8 – 10 Green Chilies – Hungarian peppers
2 scoops Besan (Senagapindi)
1/4 scoop Rice flour
1/4 tsp Red Chili powder
1/2 tsp Vammu
Tamarind juice - optional
Slit the chilies just in the middle and remove the seeds from inside leaving the stem intact.
If you do not want the bajji too hot(karam), chilies can be soaked in tamarind juice for 1- 2 hrs before frying. This will make the chili milder, tart of tamarind will compensate for the hot of the chili. Drain the tamarind juice in a strainer and set aside 5 minutes prior to using them.
Mix besan, rice flour and ½ tsp red chili powder and vammu along with salt with water.

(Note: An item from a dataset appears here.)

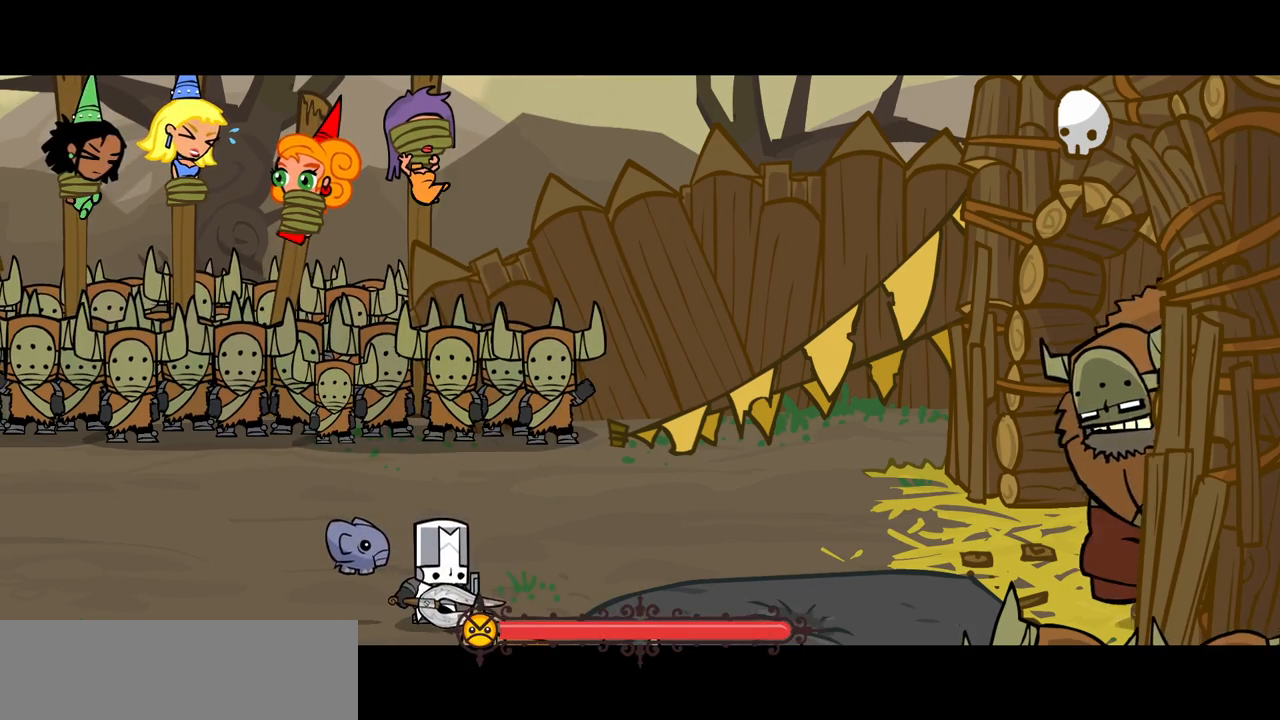
{"keys": [], "events": []}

Batter should have semi solid consistency.
Heat oil in a kadai (I personally prefer a traditional concave shape kadai for maximum usage of space with less oil) and never let the oil be screaming hot! It burns the first batch.

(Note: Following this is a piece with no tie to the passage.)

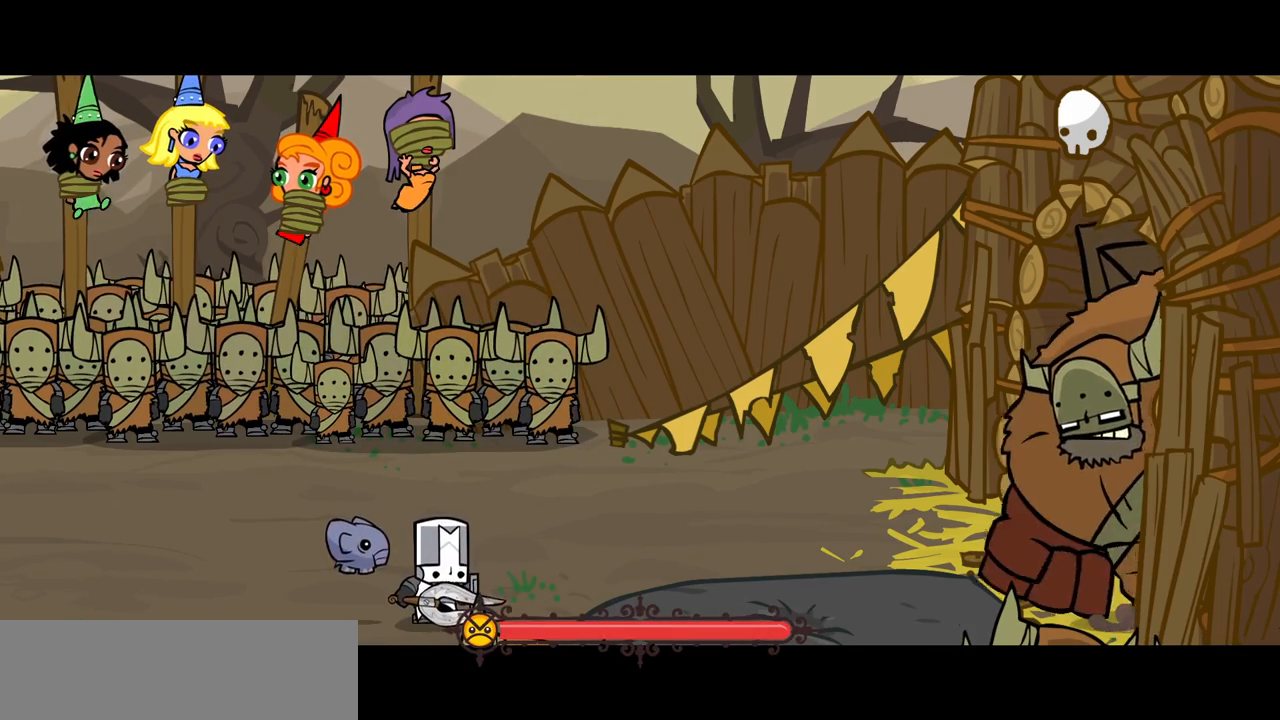
{"keys": ["right"], "events": [[450, "right", "down"]]}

Drop a spoon of hot oil in the mixture; this will make the fried item light. A pinch of cooking or baking soda can also be used.
Pick each chili with the stem, dip thoroughly in the dough, make sure all sides are evenly covered and gently drop in oil. Wait for a few seconds to fry and then keep turning back and forth so it will not burn.
Once they all turn golden yellow, it’s time to remove from the oil. Place them on paper towels so the excess oil is absorbed.